→ PROBLEMS AND TASKS
**A)** Copy the xid-tracking discussion word for word, everything from "LargestCompletedXid, perhaps?" down to "size a bit.".
**B)** Pick up the xid-tracking discussion after its last sentence and keep writing it.

"Florian G. Pflug" <[EMAIL PROTECTED]> writes:
> Why would it? The idea was to remember the largest committed xid, and that
> won't go away just because the proc array is rather empty xid-wise.

I hadn't fully absorbed this idea last night, but now that I have, I'm
starting to think it's a good one.

> (That slightly lagging of largestCommittedXid might cause some tuples not to
> be VACUUMED though, so we might want to update largestCommittedXid for
> ABORTS too, and probably rename it to largestNonRunningXid or whatever ;-) ).

LargestCompletedXid, perhaps?

> This would rid us of the rather complicated entanglement of XidGenLock and
> the ProcArrayLock, lessen the lock contention, and reduce the average snapshot
> size a bit.

In view of Simon's earlier comments at
it seems like not having to take the XidGenLock during GetSnapshotData
ought to be a pretty serious win performance-wise, and it might open up
some other possibilities that are now foreclosed by the risk of deadlock
between the two locks.

→ ENTRIES SUPPLIED
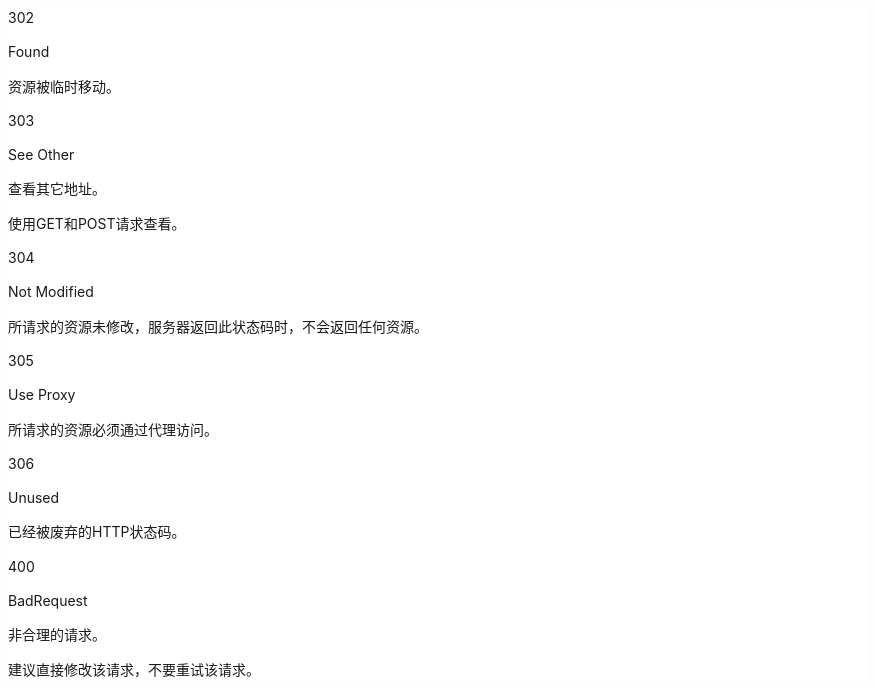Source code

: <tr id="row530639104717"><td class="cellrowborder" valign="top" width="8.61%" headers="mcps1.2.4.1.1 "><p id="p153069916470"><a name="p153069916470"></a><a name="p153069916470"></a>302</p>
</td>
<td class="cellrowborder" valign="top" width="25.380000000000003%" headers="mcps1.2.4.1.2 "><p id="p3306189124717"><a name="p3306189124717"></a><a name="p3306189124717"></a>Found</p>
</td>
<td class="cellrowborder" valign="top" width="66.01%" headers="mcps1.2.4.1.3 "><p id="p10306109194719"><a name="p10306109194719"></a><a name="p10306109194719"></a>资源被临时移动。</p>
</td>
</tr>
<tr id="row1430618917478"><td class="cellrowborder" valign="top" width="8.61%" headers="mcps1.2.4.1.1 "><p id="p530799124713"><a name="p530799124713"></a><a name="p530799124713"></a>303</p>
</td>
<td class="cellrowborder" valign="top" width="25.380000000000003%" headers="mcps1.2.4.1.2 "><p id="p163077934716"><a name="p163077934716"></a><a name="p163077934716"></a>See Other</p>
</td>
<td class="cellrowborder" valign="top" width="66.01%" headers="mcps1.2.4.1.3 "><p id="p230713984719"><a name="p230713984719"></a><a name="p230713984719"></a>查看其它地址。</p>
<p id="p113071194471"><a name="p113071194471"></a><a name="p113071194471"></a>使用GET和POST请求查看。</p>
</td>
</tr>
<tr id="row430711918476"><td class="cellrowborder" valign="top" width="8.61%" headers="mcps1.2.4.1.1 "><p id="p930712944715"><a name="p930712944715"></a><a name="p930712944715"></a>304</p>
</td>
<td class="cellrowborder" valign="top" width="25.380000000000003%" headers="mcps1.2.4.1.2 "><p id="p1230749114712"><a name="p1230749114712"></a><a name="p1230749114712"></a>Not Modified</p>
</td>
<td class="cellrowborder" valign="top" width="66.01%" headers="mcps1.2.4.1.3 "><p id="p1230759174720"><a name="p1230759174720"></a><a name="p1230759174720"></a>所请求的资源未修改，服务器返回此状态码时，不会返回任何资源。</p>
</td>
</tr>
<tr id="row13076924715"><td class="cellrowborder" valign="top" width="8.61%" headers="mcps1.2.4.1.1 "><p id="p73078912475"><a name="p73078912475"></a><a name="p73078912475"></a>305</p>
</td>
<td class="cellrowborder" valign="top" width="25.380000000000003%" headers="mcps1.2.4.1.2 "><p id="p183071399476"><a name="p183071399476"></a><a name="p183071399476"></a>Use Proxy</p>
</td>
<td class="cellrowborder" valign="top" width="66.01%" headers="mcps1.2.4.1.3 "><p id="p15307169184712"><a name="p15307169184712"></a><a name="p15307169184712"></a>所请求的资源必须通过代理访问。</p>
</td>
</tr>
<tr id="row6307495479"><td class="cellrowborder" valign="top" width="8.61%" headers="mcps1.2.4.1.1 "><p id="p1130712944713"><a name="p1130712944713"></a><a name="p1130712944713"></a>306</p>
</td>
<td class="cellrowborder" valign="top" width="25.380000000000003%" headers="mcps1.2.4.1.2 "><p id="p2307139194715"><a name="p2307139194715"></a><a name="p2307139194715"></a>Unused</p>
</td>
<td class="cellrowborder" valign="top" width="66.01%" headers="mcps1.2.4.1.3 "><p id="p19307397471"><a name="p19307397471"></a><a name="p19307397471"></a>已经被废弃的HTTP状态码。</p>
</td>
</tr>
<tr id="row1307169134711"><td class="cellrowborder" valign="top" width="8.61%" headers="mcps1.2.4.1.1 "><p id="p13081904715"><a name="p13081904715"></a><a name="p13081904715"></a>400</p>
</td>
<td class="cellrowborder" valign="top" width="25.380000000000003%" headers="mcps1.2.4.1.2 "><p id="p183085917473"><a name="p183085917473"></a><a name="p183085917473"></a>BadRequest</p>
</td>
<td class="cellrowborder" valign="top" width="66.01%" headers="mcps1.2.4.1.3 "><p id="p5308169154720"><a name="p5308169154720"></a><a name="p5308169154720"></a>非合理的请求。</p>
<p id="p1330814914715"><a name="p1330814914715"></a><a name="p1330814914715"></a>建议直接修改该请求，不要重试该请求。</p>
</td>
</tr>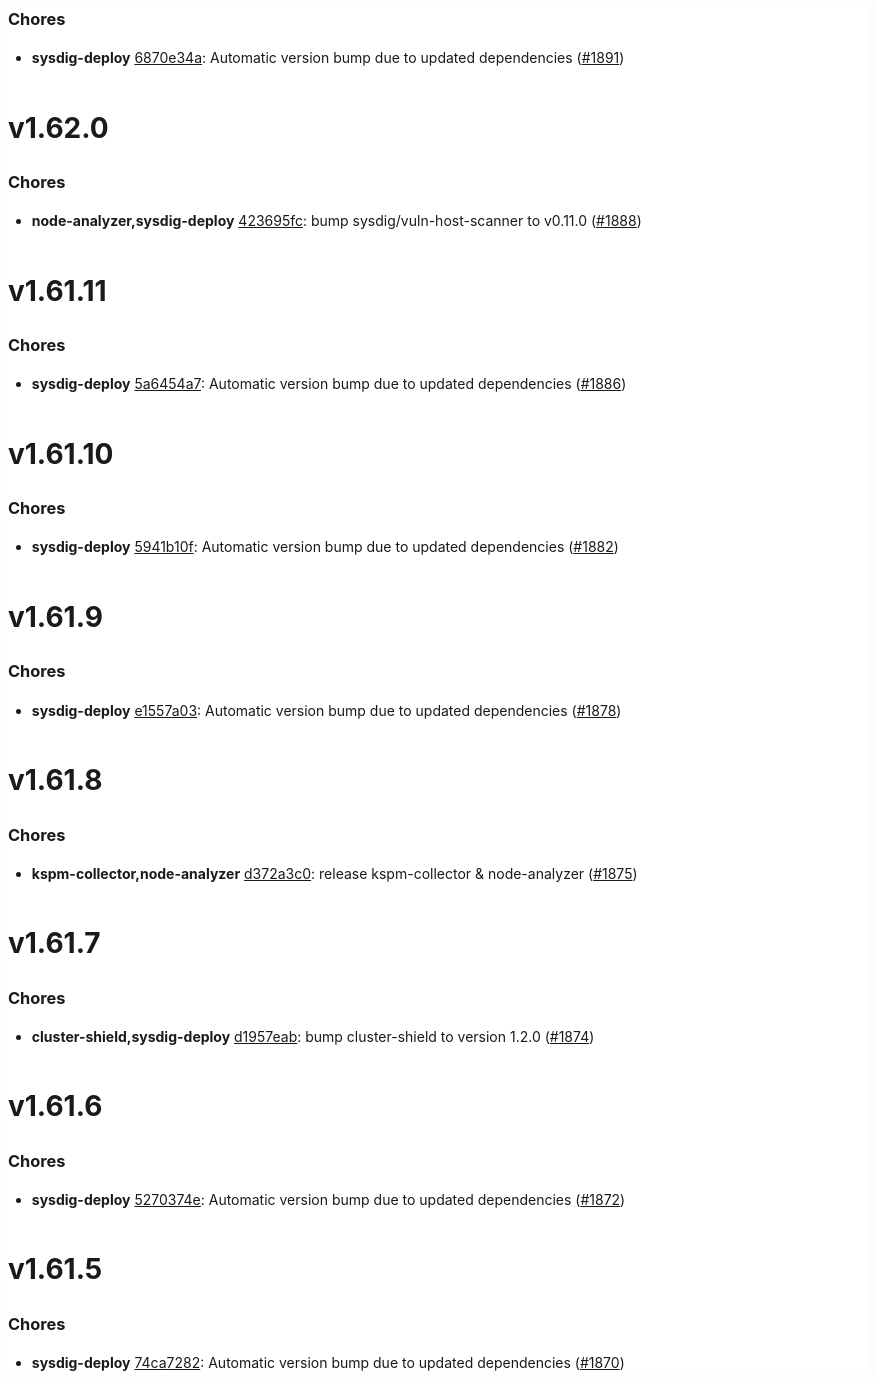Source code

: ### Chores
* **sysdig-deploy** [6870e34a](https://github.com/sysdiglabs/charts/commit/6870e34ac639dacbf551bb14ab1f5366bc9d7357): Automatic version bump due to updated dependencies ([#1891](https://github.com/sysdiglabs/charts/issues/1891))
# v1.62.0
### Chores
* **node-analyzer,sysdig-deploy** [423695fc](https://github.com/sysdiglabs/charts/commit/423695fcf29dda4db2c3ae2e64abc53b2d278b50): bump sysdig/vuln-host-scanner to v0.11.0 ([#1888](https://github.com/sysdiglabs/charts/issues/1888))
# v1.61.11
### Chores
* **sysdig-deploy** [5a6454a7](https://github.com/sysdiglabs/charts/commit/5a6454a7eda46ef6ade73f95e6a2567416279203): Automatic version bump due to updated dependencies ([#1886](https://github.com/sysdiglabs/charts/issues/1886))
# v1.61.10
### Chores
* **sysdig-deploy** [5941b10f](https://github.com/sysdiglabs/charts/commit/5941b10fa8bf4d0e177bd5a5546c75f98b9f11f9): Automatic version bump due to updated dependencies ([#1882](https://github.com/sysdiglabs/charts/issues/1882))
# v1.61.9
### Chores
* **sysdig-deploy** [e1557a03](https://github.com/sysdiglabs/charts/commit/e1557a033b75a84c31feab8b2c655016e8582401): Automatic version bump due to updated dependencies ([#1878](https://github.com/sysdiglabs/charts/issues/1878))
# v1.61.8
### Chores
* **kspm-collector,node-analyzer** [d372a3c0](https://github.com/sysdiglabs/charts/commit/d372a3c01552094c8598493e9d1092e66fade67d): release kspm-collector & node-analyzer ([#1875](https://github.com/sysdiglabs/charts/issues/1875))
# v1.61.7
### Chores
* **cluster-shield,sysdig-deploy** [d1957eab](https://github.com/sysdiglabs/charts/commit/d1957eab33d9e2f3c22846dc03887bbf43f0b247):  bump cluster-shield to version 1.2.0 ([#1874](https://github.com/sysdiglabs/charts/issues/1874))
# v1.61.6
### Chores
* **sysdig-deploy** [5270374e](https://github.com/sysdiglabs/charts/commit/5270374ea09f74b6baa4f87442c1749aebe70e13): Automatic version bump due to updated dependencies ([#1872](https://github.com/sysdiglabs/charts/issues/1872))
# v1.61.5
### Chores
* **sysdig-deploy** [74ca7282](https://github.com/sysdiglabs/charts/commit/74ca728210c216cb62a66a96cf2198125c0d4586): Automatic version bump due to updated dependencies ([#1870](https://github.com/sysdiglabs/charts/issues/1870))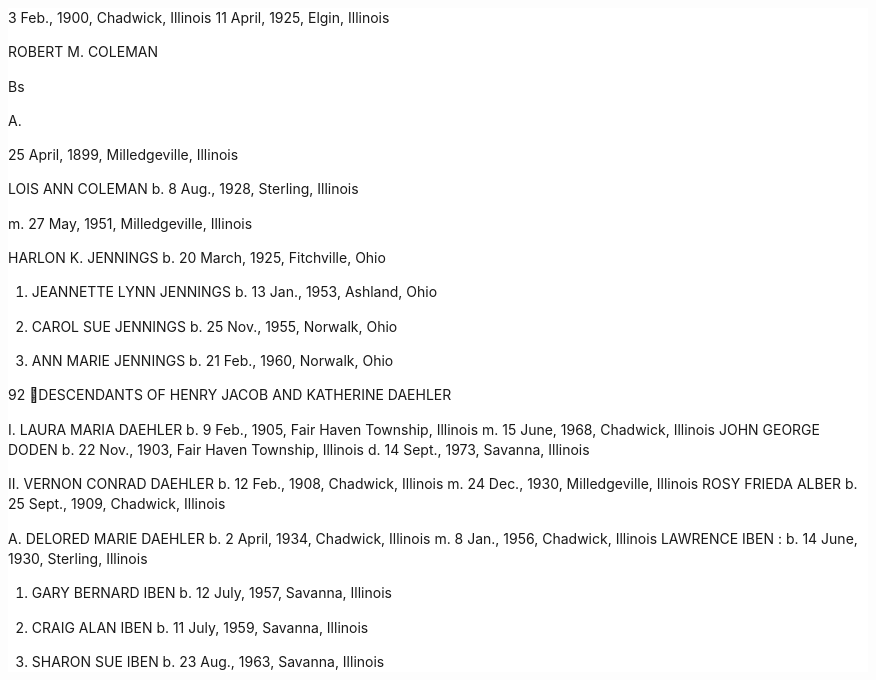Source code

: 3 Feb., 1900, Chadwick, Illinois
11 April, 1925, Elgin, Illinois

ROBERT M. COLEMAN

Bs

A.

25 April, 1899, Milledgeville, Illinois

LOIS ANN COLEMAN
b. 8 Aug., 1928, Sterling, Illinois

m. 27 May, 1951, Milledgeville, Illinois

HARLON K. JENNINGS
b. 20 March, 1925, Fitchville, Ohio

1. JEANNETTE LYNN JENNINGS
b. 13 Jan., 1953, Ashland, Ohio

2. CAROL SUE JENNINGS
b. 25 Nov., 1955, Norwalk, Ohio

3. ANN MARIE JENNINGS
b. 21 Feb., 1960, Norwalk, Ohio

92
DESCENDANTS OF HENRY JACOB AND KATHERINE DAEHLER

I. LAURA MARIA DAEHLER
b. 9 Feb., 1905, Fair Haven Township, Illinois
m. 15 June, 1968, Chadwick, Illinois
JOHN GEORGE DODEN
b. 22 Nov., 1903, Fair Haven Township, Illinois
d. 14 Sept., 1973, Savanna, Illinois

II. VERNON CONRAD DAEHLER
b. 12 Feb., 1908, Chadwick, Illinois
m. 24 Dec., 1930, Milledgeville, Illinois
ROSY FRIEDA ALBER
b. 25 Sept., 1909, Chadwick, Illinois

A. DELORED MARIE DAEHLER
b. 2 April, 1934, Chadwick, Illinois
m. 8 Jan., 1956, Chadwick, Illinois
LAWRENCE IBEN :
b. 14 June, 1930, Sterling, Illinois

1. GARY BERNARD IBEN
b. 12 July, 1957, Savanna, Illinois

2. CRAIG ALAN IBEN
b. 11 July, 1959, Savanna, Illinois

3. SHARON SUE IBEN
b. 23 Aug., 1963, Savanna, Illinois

→ RESULTS FOR THE EXERCISE
**A)**
LargestCompletedXid, perhaps?

> This would rid us of the rather complicated entanglement of XidGenLock and
> the ProcArrayLock, lessen the lock contention, and reduce the average snapshot
> size a bit.

**B)**
I've spent the past hour or so trying to consolidate the comments in
GetSnapshotData and related places into a single chunk of text to be
added to src/backend/access/transam/README.  Attached is what I have so
far --- this incorporates the idea of not taking ProcArrayLock to exit
an XID-less transaction, but not yet Florian's idea.  I think it'd get
simpler if we changed to that, but am posting this for comments.

                        regards, tom lane

Interlocking transaction begin, transaction end, and snapshots

We try hard to minimize the amount of overhead and lock contention involved
in the frequent activities of beginning/ending a transaction and taking a
snapshot.  Unfortunately, we must have some interlocking for this, because
it is critical that all backends agree on the commit order of transactions.
For example, suppose an UPDATE in xact A is blocked by xact B's prior
update of the same row, and xact B is doing commit while xact C gets a
snapshot.  Xact A can complete and commit as soon as B releases its locks.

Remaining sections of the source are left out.